Piensa que en las primeras ocasiones que digas no, seguramente te invadirá un sentimiento de culpa. Si actúas en base a tus convicciones, lo evitarás.

¿Cómo hacer que decir NO sea más fácil que nunca?

  • Conoce tus prioridades, responsabilidades y el tiempo disponible. Si eres consciente de todos tus «asuntos» te será más sencillo discriminar si puedes o no asumir nuevas responsabilidades. Apaciguará el sentimiento de culpa si eres consciente de que ya vas «a tope».
  • No empieces con disculpas. Si le tienes que decir a alguien que No, mejor díselo directamente y deja las disculpas para después. Dile: «No puedo hacerlo, tengo muchas cosas (o específica las cosas que tienes entre manos). Lo siento pero no puedo ayudarte «. Si empiezas con disculpas o dudas, insistirá porqué creará que te estás excusando, si desde el principio marcas la frontera, verá que tienes motivos de sobra para rechazarlo amablemente.
  • Sé proactivo. Adelántate a las peticiones. En muchas ocasiones podrás detectarlo antes de que te lo pidan, aprovecha la ocasión para advertirles que ya tienes demasiado trabajo, que no puedes hacerlo, o que no eres la persona indicada.
  • Date tiempo para meditarlo. Pide que te den tiempo para responder. Pospon la decisión. En ocasiones una buena estrategia será darnos tiempo, ya sea para meditarlo realmente y ver si la propuesta nos puede interesar, para revisar nuestros compromisos y ver si nos podríamos hacer cargo, para dejarnos una puerta abierta para en un futuro próximo asumir esa petición o simplemente para que quien nos lo pida busque alternativas. Te sorprenderá la de veces que cuando le dices a alguien que te pide algo que te lo tienes que pensar, encuentra por si solo otras vías para resolverlo u otros inocentes para que le ayuden.
  • No eres tú, soy yo. Esta frase maldita en las relaciones de pareja, puede sernos de gran ayuda en estas situaciones. Traslada a tu interlocutor que no es que no quieras hacerlo, es que tú no eres la persona más adecuada para hacerlo.

 

La pregunta que evita que tengas que decir NO

Si a pesar de todas estas recomendaciones no puedes evitar decir que NO, y no quieres herir sus sentimientos, existe una fórmula que funciona. Cuando alguien te pida ayuda, pregúntale «¿Cómo podría ayudarte?«

Fíjate que con esta sencilla pregunta vas a conseguir varias cosas de golpe, primero evitarás esas malas sensaciones, harás reflexionar a quien te lo pide sobre si eres la persona más adecuada, y además colocarás otra vez la conversación y la decisión en su tejado.

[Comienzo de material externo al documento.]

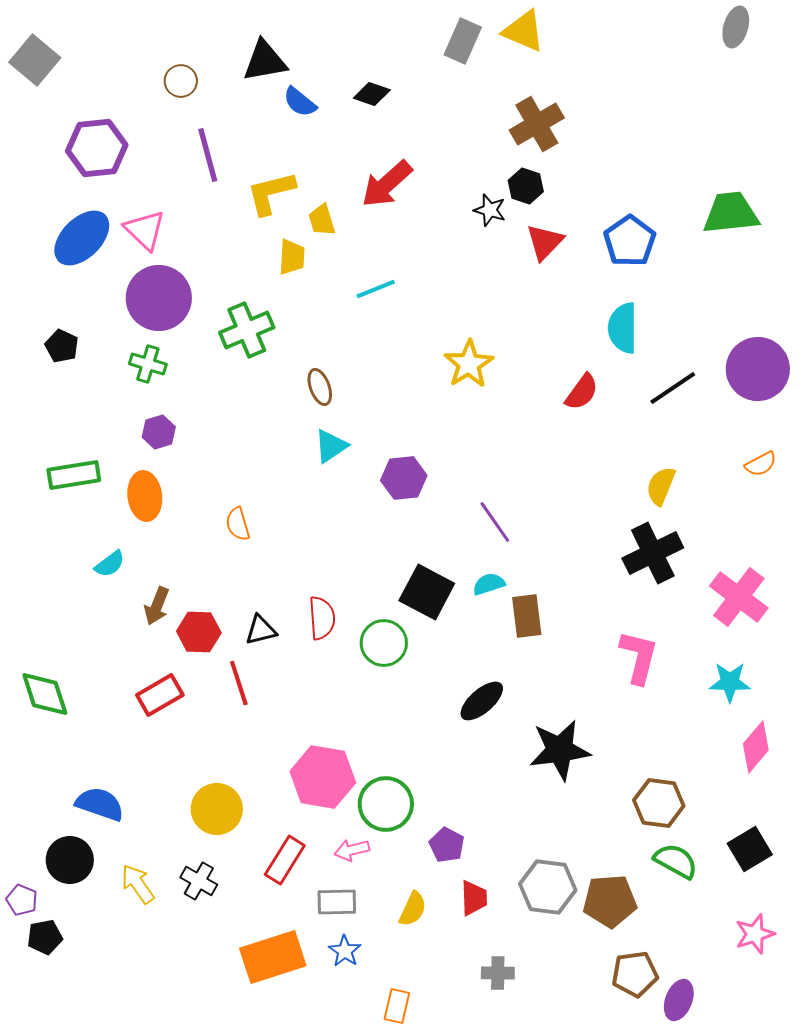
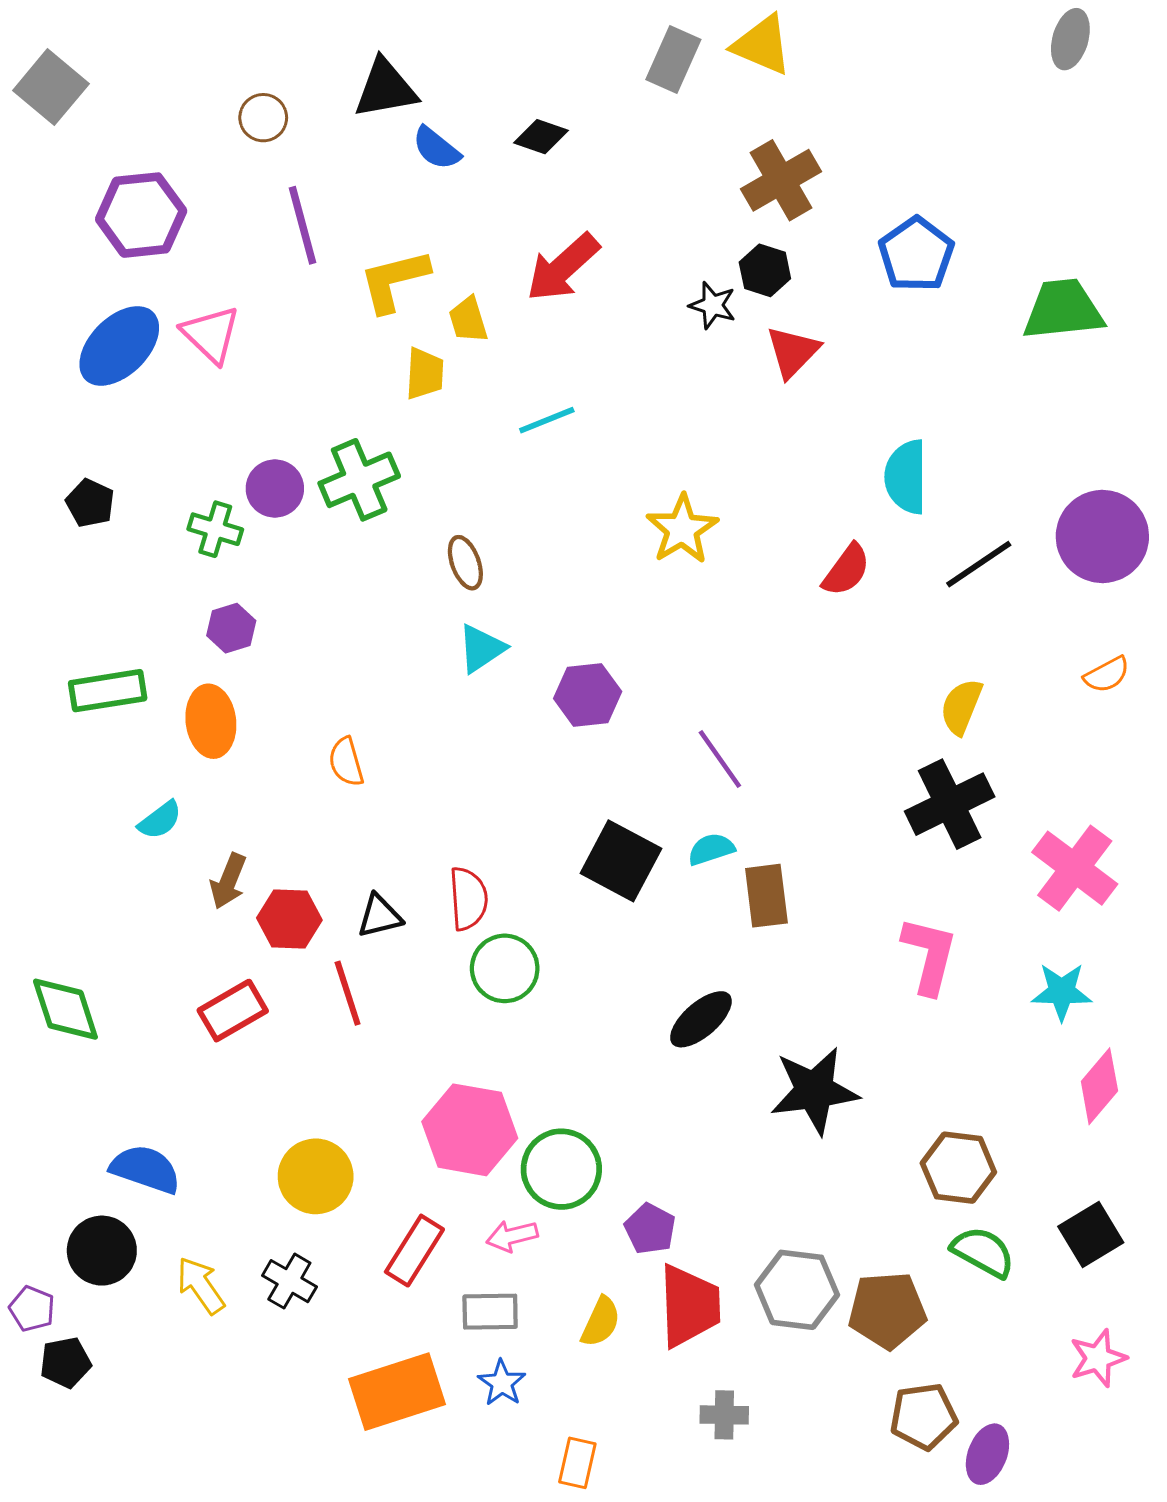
blue pentagon: (630, 241) -> (916, 254), moved
purple circle: (159, 298) -> (275, 488), moved, size x0.6
green circle: (384, 643) -> (505, 968), moved
red trapezoid: (474, 898) -> (689, 1306), size x1.6

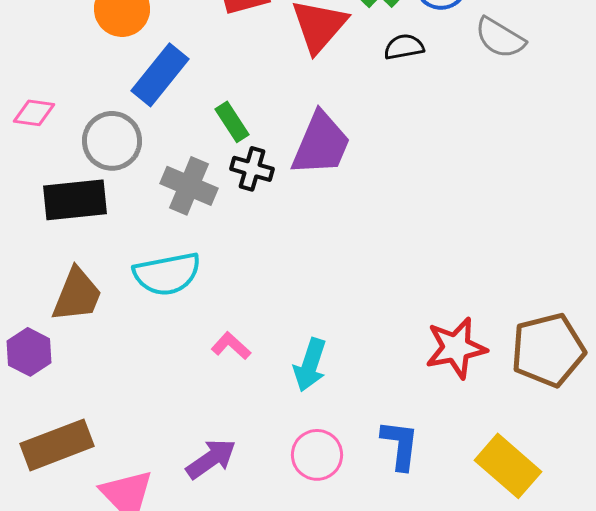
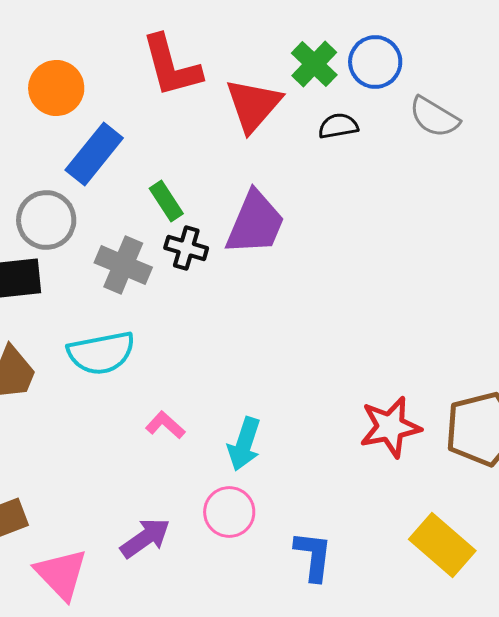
blue L-shape: (400, 445) -> (313, 556), moved
pink circle: (317, 455) -> (229, 512), moved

Con esa sencilla pregunta le estás obligando a detallar exactamente lo que quiere y necesita. Y en caso de no hacerlo, será mucho más sencillo decirle NO, aunque te puedo asegurar que ellos mismos dirán aquello de:»Bueno, es igual, ya me apaño yo».

Valórate

Esas dos letras, N-O, pueden generar una sensación de respeto muy grande en lugar de rechazo. Trazando límites claros, quien pueda reclamarte sabrá que estás dispuesto a ayudarle siempre que esté en tu mano, tengas los recursos y seas la persona adecuada, y siempre desde el respeto mutuo.

Ahora ya sabes para la próxima vez que alguien te pida ayuda y no quieras decir «sí», cómo puedes decirle NO o mejor aún decirle «¿Cómo podría ayudarte?». Puedes usarlo tanto en el entorno laboral como en el familiar, con los amigos y conocidos. Ponlo en práctica y verás todo el tiempo que ahorrarás cuando dejes de decirle a todos:»Sí, claro, ¡te ayudo!».